◆ **Task item**: Extract every line of the material that holds the string "ocasión".

◆ **Data records**:

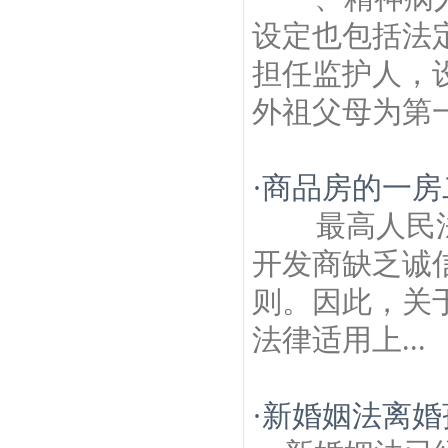
设定也包括法
担任监护人，
外祖父母为第一
·
商品房的一房
最高人民法
开发商缺乏诚
则。因此，关
法律适用上...
·
新婚姻法离婚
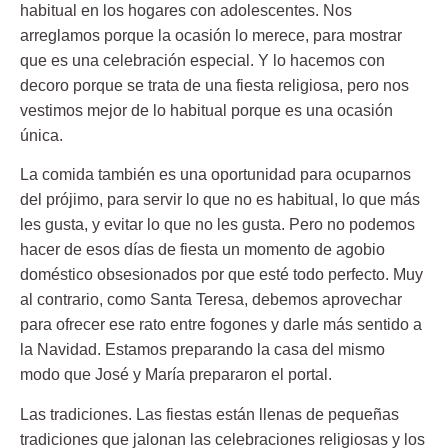
habitual en los hogares con adolescentes. Nos
arreglamos porque la ocasión lo merece, para mostrar
que es una celebración especial. Y lo hacemos con
decoro porque se trata de una fiesta religiosa, pero nos
vestimos mejor de lo habitual porque es una ocasión
única.
La comida también es una oportunidad para ocuparnos
del prójimo, para servir lo que no es habitual, lo que más
les gusta, y evitar lo que no les gusta. Pero no podemos
hacer de esos días de fiesta un momento de agobio
doméstico obsesionados por que esté todo perfecto. Muy
al contrario, como Santa Teresa, debemos aprovechar
para ofrecer ese rato entre fogones y darle más sentido a
la Navidad. Estamos preparando la casa del mismo
modo que José y María prepararon el portal.
Las tradiciones. Las fiestas están llenas de pequeñas
tradiciones que jalonan las celebraciones religiosas y los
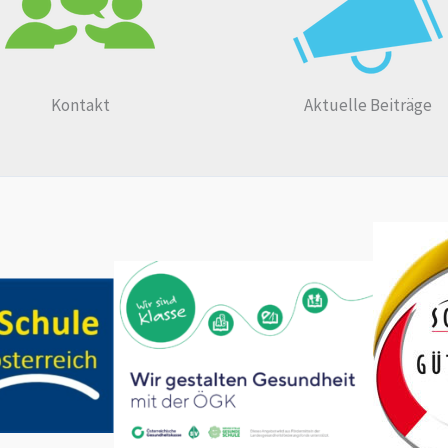
Kontakt
Aktuelle Beiträge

◆ **Exercise output**:
arreglamos porque la ocasión lo merece, para mostrar
vestimos mejor de lo habitual porque es una ocasión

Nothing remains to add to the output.